[Selected text — start]

Peritoneal and pulmonary sarcoidosis: an extremely rare entity

H. L. Chan, F. Pugin, M. Menth, B. Egger


Sarcoidosis is a chronic, multisystemic, granulomatous disease of unknown etiology which may affect every organ system. However, >95% of patients with sarcoidosis have lung involvement and peritoneal lesions are quite rare. Most of these patients present with ascites and abdominal pain. We present here one of this rare cases with peritoneal and pulmonary manifestations of sarcoidosis.


A 29 year-old Ethiopian female patient, asylum seeker, was admitted for investigation of dyspnea, dry cough and epigastric pain. She reported fatigue, night sweats and a weight loss of 6 kg during the last 6 months. CT-scan revealed pleural effusion and also the presence of ascites together with nodular lesions of peritoneal surface. Thoracic and abdominal liquids punctured were serous with a lymphocytic predominance. Ziehl-Neelsen stain and cultures for tuberculosis were negative, no malignant cells were found. Laboratory values demonstrated a moderate systemic inflammation but normal angiotensin-converting enzyme levels. Last but not least a diagnostic laparoscopy with biopsies of some peritoneal nodules was performed.

[Selected text — finish]

§ **Problem 1**
According to the sarcoidosis text, what share of patients with sarcoidosis have lung involvement?
§ **Problem 2**
Please update the sarcoidosis text from "Peritoneal and pulmonary sarcoidosis: an" up to and including "manifestations of sarcoidosis.", writing it out again with "chronic" changed to "long-standing".

[Given entries — start]

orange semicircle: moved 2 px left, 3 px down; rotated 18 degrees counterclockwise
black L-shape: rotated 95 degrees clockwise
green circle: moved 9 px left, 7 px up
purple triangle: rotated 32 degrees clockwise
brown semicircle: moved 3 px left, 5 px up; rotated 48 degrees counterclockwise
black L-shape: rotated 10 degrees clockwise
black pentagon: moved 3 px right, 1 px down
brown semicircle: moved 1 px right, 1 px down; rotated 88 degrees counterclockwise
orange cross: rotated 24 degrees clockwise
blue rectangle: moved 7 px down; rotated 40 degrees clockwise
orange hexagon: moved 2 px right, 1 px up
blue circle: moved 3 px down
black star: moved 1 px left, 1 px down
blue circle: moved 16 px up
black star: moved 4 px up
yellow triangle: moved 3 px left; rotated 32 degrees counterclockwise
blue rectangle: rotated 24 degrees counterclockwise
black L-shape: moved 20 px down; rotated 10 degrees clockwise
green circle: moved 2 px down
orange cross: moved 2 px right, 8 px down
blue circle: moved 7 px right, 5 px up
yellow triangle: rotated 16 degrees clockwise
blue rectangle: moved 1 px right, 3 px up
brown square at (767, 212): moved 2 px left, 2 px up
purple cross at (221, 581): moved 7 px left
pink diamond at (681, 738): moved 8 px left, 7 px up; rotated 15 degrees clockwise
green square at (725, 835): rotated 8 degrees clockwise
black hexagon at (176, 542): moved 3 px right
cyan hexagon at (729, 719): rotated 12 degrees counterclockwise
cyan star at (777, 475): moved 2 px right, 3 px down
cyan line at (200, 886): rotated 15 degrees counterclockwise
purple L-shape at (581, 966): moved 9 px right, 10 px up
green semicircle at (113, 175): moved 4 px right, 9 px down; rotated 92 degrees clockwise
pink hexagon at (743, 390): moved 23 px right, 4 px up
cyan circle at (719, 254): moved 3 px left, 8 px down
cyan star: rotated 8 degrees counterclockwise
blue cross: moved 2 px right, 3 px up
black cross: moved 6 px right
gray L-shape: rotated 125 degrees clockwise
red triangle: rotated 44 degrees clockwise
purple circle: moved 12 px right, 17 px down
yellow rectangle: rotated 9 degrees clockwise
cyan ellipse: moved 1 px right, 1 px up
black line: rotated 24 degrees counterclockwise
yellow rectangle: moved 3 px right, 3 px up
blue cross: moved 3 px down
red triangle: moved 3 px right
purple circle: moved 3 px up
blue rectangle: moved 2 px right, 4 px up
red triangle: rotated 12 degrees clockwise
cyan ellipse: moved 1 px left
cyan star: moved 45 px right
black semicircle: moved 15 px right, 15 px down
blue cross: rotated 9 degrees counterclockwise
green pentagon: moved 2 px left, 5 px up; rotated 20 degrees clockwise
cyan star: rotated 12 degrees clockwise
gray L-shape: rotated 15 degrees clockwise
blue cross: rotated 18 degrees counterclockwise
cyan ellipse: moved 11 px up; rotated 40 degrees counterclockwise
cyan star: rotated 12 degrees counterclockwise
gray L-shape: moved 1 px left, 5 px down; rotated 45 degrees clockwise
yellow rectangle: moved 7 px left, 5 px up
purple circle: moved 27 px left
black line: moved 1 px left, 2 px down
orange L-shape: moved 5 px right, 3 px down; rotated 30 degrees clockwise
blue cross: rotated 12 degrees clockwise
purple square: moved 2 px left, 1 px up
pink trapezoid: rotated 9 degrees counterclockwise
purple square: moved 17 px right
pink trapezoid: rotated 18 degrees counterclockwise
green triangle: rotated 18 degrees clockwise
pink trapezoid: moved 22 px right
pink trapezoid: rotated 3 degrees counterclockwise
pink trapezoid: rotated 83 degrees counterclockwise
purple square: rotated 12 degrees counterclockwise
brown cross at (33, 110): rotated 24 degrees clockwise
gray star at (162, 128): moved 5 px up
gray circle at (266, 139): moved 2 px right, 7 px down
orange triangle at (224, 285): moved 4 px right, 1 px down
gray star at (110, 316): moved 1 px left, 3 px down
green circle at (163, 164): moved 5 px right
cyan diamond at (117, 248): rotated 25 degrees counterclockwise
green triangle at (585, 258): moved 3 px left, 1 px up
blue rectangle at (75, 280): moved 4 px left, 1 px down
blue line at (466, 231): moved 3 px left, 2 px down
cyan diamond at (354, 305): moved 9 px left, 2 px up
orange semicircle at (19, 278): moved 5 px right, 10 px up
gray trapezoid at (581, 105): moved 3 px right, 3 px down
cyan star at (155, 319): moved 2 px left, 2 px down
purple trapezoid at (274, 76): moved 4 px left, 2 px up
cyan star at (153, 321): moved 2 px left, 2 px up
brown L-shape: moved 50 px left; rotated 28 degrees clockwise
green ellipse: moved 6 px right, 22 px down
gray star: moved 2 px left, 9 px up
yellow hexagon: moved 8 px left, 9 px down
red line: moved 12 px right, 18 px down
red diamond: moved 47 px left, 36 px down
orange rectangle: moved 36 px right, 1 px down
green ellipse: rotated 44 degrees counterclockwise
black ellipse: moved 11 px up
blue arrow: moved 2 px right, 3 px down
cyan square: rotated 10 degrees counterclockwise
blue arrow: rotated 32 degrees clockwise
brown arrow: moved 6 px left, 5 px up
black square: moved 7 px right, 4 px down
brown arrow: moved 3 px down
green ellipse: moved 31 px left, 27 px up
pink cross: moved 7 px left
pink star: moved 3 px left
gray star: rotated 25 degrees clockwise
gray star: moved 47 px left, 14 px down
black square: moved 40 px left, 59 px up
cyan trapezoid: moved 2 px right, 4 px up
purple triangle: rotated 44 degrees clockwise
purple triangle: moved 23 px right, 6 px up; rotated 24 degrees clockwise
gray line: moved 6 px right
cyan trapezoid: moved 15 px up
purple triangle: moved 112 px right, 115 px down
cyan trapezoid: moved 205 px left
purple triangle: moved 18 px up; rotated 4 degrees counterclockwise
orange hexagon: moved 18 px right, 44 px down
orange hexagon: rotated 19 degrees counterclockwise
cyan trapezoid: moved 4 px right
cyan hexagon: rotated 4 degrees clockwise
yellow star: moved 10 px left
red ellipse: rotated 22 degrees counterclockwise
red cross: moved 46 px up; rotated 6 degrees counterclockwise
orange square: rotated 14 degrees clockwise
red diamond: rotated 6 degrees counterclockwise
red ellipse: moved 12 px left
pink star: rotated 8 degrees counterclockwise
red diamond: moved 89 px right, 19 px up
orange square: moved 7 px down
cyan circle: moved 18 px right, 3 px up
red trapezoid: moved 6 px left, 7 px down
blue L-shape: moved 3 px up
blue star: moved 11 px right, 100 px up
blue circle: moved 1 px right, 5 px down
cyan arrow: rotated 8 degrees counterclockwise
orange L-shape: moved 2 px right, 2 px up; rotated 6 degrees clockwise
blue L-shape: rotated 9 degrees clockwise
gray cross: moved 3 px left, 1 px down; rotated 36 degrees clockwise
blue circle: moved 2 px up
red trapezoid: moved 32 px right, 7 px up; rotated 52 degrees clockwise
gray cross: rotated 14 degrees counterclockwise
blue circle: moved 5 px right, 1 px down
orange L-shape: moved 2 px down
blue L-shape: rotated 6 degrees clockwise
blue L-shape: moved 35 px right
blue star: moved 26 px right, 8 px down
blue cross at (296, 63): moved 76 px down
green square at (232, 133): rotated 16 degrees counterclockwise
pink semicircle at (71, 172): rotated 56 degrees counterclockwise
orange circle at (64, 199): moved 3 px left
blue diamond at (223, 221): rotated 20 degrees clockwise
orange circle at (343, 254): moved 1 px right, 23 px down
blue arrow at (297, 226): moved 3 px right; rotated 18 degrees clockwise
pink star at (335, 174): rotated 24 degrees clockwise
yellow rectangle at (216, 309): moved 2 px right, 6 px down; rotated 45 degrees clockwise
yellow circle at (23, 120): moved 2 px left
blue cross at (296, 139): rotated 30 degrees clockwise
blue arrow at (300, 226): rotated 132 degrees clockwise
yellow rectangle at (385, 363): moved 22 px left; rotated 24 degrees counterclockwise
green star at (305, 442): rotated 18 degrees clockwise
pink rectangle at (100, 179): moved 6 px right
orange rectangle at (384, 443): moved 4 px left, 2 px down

[Given entries — finish]

§ **Written reply 1**
More than 95%.

§ **Written reply 2**
Peritoneal and pulmonary sarcoidosis: an extremely rare entity

H. L. Chan, F. Pugin, M. Menth, B. Egger


Sarcoidosis is a long-standing, multisystemic, granulomatous disease of unknown etiology which may affect every organ system. However, >95% of patients with sarcoidosis have lung involvement and peritoneal lesions are quite rare. Most of these patients present with ascites and abdominal pain. We present here one of this rare cases with peritoneal and pulmonary manifestations of sarcoidosis.